My daughter is graduating from high school this week. “Tradition” brings us a full four-day palate of activities and festivities. Last night was Class Night, an evening of graduating seniors giving thanks (to teachers, administrators, and parents) as well as delivering syrupy, sentimental senior speeches. And, then there was the “Senior Slide Show,” which was really a 35-minute parade of photos of one particular foursome—the popular girls. Some photos just had one or two of them, but many of the photos had all four. Interspersed among the photos of the always smiling popular girls were random photos of other seniors from the graduating class—after all, how can you be the “popular girls” without a supporting cast of clearly “not so popular” and “unpopular”?
Somewhere in the middle of this really unpleasant experience, I found myself having a series of flashbacks to my own high school experience. I was definitely not a “popular girl” and, on top of that, I often found myself needing to explain my presence in many of my classes. I was a “smart kid” who landed in classes with other “smart kids,” but I wasn’t from the “smart kid” part of town (where the local professionals lived). Instead, I lived in a “middle” part of the town (there was definitely a part of town that was even lower down the economic scale), where “middle” smart kids lived.
After surfing through my flashbacks, and letting myself actually think about them, it occurred to me that those awkward teenage years are very likely the most important in terms of my connection and relationship with the church.
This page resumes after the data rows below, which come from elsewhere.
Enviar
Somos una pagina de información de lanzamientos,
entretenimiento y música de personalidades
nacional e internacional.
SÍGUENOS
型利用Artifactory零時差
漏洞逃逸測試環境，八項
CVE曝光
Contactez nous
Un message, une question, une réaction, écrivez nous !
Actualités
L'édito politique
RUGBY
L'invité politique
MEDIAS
During my high school years, church was a refuge—a place where I could be and become myself, where I met caring adults, where I found friendship among peers, where I learned and explored leadership, and where my relationship with my Creator grew and flourished. Through church, my awareness of being loved, of being a part of something much greater than myself, and discovering that my life had purpose and meaning, all became essential pieces in my life.
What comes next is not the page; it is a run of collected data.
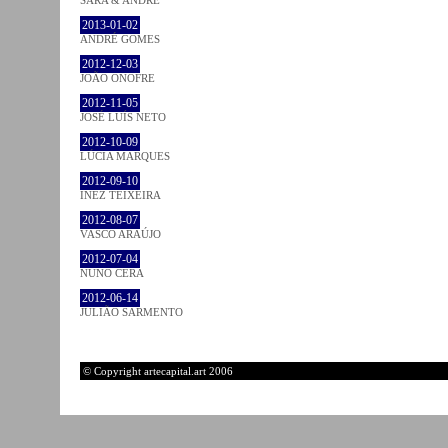
2013-01-02
ANDRÉ GOMES
2012-12-03
JOÃO ONOFRE
2012-11-05
JOSÉ LUÍS NETO
2012-10-09
LÚCIA MARQUES
2012-09-10
INEZ TEIXEIRA
2012-08-07
VASCO ARAÚJO
2012-07-04
NUNO CERA
2012-06-14
JULIÃO SARMENTO
© Copyright artecapital.art 2006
I didn’t need to be a “popular girl,” and perhaps more than that, I didn’t want to be a “popular girl.” Who would want to be at the center of teenage life? Who would want to invite such scrutiny?
At church, I found a home. I taught Sunday School, helped lead the youth group, and served on the Christian Education Committee. I developed significant and meaningful relationships with peers and adults.
The “popular girls” didn’t hold much sway over me at all. In fact, I don’t even have a clear memory of who they were in my own graduating class, although I do remember that there were “popular girls.” They didn’t capture my imagination, or much of my interest. And, now they are a muted, distant memory.
I hope for the same for my own daughter. Although she has a very different relationship with the church, and has not found the same attachment as I found, I want for her the same sense of her own self-worth, that her life has meaning and purpose, that she is loved and is part of something much bigger than herself.
The popular girls may have found a sense of love and purpose, but not the kind that will hold up well through the ups and downs of adult life. I hope for those girls too, those “popular girls,” an awareness that popularity isn’t what brings life’s biggest joys and it doesn’t provide the kind of foundation that one needs to live a life of meaning. May they, too, discover what good community can, and should, be—not based on a rigid social hierarchy, but instead on love, respect, dignity and the essential humanity of each and all.